§ **Written task**: Search each line below for "hors", then return the lines where it appears.
"""
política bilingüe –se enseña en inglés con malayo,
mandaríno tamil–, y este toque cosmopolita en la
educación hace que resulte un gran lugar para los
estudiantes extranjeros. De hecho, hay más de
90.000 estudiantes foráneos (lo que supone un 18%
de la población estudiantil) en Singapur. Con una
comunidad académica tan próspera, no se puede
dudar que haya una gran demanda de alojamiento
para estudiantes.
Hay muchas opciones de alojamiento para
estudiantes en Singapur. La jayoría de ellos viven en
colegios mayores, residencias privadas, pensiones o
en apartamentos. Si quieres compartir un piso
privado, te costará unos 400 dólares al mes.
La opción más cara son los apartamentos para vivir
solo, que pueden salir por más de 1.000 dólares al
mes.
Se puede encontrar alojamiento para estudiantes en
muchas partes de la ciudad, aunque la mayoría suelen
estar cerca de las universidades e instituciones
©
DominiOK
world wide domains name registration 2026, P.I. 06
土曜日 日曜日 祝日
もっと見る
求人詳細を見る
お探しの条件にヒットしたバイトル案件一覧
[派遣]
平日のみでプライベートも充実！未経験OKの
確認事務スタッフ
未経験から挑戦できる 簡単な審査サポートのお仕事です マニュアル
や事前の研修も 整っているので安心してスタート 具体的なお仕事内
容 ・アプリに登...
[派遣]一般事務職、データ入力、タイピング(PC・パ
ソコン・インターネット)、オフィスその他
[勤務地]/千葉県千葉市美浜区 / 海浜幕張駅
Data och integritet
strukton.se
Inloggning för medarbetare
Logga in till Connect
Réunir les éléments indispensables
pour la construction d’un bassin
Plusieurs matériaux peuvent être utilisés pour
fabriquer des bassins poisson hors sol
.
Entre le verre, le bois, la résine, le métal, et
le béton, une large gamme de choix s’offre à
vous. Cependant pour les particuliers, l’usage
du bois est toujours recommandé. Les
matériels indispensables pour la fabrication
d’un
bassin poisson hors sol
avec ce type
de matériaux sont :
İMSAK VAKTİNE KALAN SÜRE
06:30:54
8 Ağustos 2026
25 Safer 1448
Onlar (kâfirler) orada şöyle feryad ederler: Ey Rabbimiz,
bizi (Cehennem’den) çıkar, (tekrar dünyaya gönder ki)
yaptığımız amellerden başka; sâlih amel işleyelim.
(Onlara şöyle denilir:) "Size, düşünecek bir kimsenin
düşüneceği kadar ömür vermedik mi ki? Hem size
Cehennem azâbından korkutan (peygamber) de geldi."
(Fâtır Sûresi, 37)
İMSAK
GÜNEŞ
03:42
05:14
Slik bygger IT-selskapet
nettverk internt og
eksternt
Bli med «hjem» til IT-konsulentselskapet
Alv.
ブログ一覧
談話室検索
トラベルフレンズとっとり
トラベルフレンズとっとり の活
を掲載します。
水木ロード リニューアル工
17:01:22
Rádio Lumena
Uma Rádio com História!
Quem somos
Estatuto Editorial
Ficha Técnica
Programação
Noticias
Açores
"""
§ **Task output**:
fabriquer des bassins poisson hors sol
bassin poisson hors sol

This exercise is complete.